(INFORMATION SUPPLIED Opens)

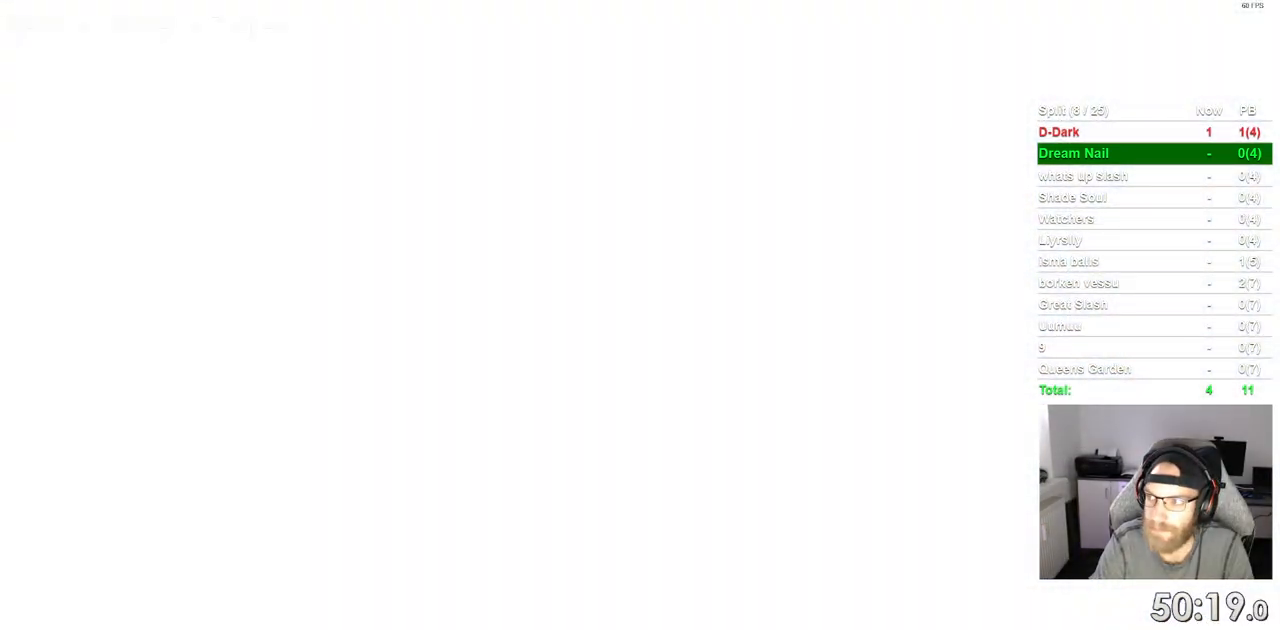
{"buttons": [], "left_stick": "center", "right_stick": "center", "events": [[67, "CROSS", "up"], [183, "CROSS", "down"], [283, "CROSS", "up"], [400, "CROSS", "down"], [500, "CROSS", "up"]]}
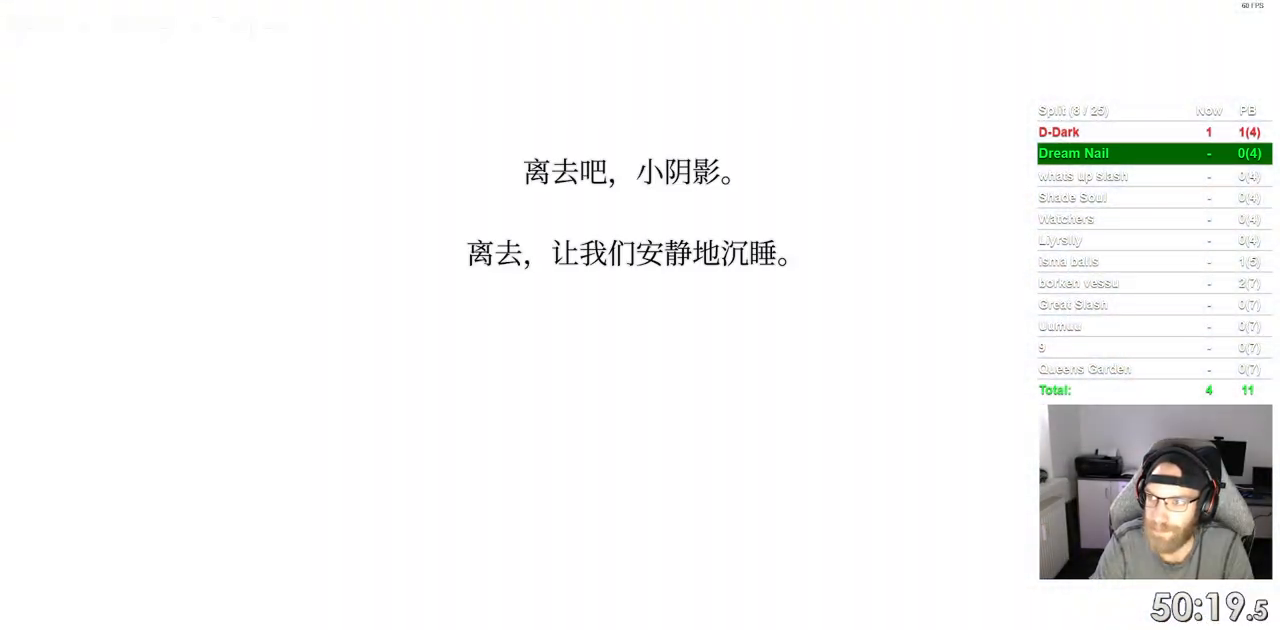
{"buttons": [], "left_stick": "center", "right_stick": "center", "events": [[100, "CROSS", "down"], [217, "CROSS", "up"], [317, "CROSS", "down"], [417, "CROSS", "up"]]}
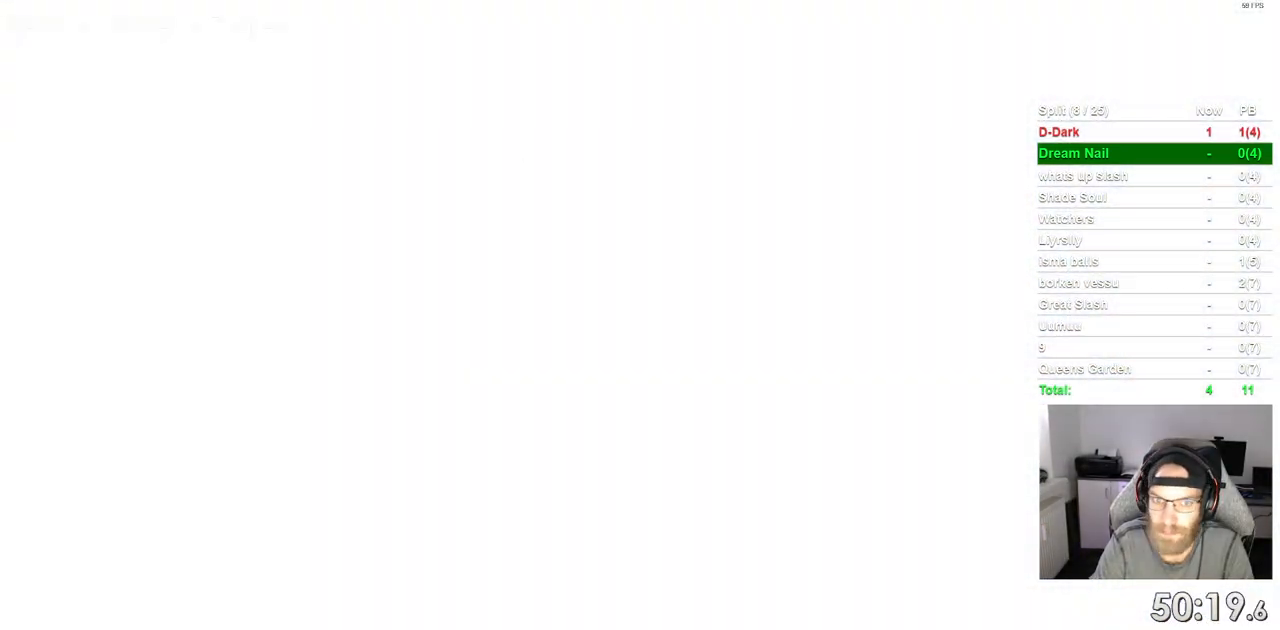
{"buttons": [], "left_stick": "center", "right_stick": "center", "events": [[17, "CROSS", "down"], [83, "CROSS", "up"], [183, "CROSS", "down"], [283, "CROSS", "up"], [383, "CROSS", "down"], [500, "CROSS", "up"]]}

(INFORMATION SUPPLIED Closes)

__TASK ITEM__.
Omit the pictures, then copy out all the data exactly as it stands.

__TASK ANSWER__.
{"buttons": [], "left_stick": "center", "right_stick": "center", "events": [[67, "CROSS", "up"], [183, "CROSS", "down"], [283, "CROSS", "up"], [400, "CROSS", "down"], [500, "CROSS", "up"]]}
{"buttons": [], "left_stick": "center", "right_stick": "center", "events": [[100, "CROSS", "down"], [217, "CROSS", "up"], [317, "CROSS", "down"], [417, "CROSS", "up"]]}
{"buttons": [], "left_stick": "center", "right_stick": "center", "events": [[17, "CROSS", "down"], [83, "CROSS", "up"], [183, "CROSS", "down"], [283, "CROSS", "up"], [383, "CROSS", "down"], [500, "CROSS", "up"]]}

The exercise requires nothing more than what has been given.